Thursday, April 23, 2009

Sipping A Cup of Major League Coffee


It might not make sense to anybody else, but that doesn't really matter.

Left-hander Tony Sipp, promoted from Class AAA Columbus on Tuesday night, said he felt better walking into a big-league locker room Wednesday with a scar on his left elbow from Tommy John surgery than if he'd done it without having the surgery.

"I had a lot of success early," said Sipp before Wednesday's game against Kansas City. "I'm not saying I'm this type of guy, but I didn't want to come into this clubhouse with a chip on my shoulder. Saying I did this, I did that.

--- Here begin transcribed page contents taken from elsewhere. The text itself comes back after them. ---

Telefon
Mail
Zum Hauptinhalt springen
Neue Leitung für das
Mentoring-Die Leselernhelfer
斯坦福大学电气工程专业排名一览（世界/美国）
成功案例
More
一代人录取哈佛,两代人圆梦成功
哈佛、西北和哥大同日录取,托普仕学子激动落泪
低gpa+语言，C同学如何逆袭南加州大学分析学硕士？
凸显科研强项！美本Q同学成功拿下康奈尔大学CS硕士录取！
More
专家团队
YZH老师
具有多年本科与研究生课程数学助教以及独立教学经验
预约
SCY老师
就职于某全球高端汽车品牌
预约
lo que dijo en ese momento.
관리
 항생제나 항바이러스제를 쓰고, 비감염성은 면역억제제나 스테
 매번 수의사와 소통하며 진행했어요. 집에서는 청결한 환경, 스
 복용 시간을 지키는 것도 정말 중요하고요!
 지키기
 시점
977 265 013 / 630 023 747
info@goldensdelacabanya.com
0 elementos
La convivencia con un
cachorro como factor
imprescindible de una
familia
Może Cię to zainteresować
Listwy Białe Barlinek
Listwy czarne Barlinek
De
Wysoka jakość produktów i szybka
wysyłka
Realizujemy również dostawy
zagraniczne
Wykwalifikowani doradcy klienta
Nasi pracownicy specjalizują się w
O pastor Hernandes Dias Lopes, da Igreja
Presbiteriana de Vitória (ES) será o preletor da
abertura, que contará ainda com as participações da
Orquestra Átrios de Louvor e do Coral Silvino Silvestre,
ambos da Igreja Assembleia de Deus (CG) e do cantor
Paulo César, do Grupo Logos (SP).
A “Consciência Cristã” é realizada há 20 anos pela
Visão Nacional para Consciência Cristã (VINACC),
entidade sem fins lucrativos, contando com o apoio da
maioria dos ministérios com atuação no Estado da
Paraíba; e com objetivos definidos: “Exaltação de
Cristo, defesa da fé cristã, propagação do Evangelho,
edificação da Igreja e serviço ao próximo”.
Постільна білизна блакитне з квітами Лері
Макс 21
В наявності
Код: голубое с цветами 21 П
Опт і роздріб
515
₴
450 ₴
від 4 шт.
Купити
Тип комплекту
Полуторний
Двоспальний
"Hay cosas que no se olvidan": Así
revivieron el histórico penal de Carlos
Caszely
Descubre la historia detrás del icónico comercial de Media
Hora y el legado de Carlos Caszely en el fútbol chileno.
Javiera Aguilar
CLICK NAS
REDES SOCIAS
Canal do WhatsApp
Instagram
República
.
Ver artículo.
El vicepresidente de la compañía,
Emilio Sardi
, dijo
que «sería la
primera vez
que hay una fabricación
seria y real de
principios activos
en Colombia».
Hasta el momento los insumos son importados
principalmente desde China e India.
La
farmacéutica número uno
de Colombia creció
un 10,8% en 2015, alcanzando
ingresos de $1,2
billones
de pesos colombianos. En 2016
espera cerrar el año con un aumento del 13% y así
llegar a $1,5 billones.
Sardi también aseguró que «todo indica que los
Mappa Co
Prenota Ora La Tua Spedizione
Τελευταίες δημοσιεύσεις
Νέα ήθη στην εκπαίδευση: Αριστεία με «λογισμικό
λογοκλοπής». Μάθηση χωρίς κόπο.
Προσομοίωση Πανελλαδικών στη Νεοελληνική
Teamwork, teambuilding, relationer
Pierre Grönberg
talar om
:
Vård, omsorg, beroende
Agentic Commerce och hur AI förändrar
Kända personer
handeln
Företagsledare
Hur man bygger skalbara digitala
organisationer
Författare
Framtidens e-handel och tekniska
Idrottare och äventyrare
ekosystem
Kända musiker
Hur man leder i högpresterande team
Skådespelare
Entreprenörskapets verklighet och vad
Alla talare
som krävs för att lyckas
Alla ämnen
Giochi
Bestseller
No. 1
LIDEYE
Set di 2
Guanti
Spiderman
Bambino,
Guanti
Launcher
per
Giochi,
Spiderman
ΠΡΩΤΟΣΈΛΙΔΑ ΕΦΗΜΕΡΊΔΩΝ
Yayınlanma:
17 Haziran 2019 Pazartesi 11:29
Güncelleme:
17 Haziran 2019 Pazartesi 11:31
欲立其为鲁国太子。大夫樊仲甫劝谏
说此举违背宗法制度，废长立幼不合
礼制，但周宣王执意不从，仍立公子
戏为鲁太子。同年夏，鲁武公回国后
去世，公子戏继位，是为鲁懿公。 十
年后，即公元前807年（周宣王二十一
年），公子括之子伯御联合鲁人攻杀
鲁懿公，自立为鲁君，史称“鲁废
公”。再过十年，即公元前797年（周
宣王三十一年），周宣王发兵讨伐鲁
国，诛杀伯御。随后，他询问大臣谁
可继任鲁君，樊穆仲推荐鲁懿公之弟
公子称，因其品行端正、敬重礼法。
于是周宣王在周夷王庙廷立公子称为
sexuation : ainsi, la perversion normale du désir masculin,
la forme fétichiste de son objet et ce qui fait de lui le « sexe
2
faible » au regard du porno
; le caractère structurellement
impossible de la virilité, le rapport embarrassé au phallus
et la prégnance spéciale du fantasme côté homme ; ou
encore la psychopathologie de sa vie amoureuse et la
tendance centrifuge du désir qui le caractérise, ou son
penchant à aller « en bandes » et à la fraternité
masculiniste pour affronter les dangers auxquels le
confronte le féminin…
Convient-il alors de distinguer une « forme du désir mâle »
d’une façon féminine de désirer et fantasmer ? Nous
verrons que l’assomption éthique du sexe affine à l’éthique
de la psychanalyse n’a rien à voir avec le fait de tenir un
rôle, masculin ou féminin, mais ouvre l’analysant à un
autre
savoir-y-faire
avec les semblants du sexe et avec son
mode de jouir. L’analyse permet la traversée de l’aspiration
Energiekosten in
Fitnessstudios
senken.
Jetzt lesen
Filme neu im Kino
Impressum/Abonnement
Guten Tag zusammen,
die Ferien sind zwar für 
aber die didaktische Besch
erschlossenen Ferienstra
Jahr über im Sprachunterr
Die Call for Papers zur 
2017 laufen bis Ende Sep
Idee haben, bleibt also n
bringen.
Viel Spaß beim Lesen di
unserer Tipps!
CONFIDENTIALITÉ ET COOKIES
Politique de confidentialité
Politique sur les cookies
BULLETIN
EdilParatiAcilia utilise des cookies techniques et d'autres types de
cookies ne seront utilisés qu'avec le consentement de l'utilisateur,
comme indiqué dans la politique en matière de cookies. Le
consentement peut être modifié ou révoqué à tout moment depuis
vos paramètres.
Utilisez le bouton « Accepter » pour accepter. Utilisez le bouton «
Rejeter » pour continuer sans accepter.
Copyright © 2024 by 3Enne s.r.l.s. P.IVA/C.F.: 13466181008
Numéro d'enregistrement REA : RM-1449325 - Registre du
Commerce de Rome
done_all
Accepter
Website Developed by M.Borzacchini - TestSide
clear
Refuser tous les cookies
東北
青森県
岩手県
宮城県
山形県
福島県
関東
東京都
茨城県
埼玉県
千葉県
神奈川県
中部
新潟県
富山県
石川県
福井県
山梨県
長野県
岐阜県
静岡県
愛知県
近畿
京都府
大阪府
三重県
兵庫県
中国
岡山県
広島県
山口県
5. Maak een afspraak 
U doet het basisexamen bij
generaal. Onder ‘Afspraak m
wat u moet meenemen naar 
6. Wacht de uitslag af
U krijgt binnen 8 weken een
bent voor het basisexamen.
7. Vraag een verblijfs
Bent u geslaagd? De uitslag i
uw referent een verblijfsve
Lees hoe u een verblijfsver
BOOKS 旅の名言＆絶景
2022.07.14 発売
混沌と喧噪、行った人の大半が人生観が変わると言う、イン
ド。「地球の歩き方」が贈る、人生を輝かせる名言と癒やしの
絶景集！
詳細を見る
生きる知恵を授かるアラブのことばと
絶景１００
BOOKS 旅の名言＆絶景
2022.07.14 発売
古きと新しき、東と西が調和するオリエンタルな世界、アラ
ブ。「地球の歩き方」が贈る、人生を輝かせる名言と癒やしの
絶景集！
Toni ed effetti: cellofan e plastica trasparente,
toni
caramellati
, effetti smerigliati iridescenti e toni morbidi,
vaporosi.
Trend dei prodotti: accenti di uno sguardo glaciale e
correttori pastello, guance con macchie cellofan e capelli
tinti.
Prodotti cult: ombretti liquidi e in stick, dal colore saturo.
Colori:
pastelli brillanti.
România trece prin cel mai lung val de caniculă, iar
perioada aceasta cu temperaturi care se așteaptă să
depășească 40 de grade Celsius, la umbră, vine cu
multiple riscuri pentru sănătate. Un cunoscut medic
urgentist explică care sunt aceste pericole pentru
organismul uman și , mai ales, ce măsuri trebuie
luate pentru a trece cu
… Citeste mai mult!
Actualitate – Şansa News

"I've had a lot of time to myself to figure out everything when I was injured. To think about what should happen and how I should get back to where I want it to be."

Sipp remembers lifting five-pound weights at the beginning of his rehab from the 2007 surgery. He was still six months away from picking up a baseball.

"I learned how to deal with a different kind of adversity," said Sipp. "I think that helped a lot. . . . Now I actually have a background to how I got here. It wasn't so easy. It wasn't just success, success, success."
One more human interest story in the game of baseball. Tony Sipp fulfilled his dream last nite, one inning, no hits, one strikeout, and a chance to say for the rest of his life he played in the major leagues.